• **Records shown**:
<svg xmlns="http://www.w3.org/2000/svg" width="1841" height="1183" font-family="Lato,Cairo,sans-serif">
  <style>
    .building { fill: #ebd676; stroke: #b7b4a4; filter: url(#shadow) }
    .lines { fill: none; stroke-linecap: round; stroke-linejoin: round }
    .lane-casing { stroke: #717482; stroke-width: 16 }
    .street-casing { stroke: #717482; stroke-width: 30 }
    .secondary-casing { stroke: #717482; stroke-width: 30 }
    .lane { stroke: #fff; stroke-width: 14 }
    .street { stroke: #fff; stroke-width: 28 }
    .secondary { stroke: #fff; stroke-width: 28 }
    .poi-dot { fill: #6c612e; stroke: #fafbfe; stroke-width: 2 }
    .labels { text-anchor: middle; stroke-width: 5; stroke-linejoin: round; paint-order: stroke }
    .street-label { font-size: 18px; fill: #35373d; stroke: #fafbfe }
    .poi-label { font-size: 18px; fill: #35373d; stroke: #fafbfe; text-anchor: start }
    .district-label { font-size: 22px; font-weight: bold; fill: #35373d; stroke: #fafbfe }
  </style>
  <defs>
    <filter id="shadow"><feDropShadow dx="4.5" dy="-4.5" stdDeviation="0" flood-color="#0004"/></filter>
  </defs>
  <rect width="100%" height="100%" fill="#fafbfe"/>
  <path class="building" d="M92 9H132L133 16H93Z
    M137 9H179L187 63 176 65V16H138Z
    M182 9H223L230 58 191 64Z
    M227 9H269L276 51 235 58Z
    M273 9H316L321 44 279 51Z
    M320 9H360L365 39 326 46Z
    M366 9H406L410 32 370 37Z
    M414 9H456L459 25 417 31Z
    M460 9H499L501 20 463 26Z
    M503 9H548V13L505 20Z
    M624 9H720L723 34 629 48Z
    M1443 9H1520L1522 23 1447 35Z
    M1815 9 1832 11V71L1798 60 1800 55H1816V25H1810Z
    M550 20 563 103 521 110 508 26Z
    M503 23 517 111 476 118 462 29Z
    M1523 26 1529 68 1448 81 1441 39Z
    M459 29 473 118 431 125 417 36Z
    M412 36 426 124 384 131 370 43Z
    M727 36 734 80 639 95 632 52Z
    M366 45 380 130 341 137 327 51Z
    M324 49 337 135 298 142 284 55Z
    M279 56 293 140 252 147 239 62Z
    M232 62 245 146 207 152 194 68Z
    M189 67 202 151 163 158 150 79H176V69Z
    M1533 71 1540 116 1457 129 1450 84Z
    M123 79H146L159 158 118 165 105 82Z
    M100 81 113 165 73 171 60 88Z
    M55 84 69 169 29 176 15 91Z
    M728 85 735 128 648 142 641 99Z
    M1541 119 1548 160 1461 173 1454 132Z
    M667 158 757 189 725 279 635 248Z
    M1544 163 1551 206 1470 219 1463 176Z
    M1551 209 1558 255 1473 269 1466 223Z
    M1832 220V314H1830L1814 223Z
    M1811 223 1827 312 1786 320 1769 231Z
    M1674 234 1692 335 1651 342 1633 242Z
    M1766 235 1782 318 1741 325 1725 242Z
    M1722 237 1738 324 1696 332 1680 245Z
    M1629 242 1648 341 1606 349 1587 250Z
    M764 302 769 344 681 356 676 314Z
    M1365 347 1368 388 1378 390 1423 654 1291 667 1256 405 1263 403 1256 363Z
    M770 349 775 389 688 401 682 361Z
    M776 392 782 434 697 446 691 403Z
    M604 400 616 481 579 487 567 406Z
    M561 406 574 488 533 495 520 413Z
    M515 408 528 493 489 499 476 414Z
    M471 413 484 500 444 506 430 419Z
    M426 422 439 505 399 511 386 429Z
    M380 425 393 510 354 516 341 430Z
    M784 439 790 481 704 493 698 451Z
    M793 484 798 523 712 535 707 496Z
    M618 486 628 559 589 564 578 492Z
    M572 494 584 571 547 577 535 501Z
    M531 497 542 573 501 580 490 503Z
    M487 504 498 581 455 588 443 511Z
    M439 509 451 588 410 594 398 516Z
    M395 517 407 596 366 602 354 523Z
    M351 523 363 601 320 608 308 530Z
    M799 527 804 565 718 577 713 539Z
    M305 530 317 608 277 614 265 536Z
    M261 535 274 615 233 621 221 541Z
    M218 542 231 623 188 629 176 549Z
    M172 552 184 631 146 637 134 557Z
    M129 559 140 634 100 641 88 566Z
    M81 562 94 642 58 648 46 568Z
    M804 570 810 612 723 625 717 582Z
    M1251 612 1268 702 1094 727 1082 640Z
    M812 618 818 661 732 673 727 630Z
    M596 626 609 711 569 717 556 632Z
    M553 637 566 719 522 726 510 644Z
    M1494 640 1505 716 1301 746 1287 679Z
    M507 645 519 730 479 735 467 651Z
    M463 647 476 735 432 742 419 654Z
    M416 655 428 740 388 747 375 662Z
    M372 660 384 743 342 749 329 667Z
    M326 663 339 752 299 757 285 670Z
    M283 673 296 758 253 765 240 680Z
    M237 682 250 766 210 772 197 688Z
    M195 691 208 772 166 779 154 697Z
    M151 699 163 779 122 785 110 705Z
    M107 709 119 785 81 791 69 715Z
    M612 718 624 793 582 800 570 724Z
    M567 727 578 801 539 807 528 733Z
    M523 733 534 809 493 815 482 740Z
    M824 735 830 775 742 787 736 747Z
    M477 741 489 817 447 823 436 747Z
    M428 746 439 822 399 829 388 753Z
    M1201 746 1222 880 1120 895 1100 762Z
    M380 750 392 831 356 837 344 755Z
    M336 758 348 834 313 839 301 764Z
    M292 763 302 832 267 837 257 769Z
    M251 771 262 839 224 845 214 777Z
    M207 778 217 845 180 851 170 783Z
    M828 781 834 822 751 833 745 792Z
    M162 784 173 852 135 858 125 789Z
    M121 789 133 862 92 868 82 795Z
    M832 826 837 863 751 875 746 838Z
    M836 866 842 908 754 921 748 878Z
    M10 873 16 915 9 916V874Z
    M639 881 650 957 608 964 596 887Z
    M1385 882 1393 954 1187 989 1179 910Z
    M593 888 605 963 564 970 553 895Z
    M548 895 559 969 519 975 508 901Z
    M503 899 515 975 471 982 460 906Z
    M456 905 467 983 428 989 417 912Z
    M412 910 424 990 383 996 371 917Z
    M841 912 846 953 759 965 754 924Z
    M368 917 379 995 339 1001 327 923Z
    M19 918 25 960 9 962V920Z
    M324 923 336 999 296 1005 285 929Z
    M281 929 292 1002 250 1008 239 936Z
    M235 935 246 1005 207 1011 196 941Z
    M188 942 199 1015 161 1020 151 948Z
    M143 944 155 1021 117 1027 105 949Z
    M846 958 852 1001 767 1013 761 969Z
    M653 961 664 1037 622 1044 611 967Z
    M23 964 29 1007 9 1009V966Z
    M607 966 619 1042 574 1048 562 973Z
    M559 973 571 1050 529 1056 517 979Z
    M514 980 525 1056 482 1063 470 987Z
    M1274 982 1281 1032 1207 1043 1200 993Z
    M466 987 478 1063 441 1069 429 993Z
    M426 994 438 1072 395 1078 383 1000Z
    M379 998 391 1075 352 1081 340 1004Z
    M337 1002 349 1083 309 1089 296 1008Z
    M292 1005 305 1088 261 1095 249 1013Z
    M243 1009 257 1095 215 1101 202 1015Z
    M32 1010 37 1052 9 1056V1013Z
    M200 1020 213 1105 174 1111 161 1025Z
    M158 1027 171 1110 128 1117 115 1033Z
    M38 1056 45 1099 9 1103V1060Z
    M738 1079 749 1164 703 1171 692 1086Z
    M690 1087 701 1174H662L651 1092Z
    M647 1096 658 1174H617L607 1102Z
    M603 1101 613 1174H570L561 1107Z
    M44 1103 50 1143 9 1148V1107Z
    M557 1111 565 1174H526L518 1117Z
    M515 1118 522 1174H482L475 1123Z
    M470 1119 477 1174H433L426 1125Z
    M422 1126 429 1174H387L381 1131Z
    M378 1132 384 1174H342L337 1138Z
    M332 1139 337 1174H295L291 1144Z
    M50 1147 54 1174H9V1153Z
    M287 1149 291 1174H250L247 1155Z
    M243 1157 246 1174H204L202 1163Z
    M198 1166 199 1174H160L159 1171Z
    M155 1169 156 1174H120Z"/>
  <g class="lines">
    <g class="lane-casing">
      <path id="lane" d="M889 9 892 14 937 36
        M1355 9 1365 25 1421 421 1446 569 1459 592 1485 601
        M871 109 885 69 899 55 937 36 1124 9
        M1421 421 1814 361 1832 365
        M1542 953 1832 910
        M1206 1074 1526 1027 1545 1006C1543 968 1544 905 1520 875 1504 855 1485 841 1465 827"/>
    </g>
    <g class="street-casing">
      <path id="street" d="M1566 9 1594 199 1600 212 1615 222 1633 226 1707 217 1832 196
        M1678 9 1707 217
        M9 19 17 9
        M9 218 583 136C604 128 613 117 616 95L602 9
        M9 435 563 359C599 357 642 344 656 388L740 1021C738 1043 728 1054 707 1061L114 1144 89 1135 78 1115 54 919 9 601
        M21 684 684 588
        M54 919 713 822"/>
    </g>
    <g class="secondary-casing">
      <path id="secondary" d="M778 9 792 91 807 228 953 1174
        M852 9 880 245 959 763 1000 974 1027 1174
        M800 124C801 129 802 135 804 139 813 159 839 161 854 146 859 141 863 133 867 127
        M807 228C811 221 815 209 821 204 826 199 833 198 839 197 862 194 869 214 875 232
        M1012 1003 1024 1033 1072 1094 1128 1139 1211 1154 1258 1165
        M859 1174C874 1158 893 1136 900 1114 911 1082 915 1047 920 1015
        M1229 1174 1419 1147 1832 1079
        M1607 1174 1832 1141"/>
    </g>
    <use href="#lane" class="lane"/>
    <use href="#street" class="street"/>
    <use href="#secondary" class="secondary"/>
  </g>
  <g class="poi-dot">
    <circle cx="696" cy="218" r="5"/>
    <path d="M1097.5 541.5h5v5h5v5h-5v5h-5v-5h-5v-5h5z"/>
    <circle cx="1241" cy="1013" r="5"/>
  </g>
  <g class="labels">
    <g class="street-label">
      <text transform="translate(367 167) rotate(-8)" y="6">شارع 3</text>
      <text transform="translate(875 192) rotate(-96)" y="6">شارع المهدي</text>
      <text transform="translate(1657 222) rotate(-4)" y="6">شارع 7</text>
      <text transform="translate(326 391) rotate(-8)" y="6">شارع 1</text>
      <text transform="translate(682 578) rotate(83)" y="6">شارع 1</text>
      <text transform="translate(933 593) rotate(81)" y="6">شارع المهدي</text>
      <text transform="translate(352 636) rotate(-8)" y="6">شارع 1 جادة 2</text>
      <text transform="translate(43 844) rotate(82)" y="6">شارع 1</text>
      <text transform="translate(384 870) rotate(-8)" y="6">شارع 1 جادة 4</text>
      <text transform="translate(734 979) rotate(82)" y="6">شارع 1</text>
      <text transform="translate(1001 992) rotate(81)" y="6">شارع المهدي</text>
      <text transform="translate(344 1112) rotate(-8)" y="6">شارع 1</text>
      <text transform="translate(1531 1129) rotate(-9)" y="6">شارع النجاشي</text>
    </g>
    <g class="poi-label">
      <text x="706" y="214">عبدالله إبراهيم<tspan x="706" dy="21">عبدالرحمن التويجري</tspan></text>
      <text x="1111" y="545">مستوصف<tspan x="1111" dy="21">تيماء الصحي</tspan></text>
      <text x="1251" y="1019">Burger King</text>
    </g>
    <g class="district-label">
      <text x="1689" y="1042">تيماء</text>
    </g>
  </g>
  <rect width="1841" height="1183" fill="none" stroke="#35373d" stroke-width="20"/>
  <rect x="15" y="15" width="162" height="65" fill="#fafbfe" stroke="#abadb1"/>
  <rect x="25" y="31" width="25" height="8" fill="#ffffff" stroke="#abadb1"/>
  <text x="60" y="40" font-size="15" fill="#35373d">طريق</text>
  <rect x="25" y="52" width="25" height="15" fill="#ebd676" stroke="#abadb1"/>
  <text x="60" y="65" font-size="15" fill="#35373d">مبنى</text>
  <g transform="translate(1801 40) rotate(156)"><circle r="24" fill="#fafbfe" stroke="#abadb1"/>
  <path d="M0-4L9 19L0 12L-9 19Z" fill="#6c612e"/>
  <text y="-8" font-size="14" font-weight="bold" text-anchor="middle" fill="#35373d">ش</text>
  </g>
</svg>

• **Exercise objective**:
Show each line in the entries that holds the string "lines".

• **Reply to the task**:
    .lines { fill: none; stroke-linecap: round; stroke-linejoin: round }
  <g class="lines">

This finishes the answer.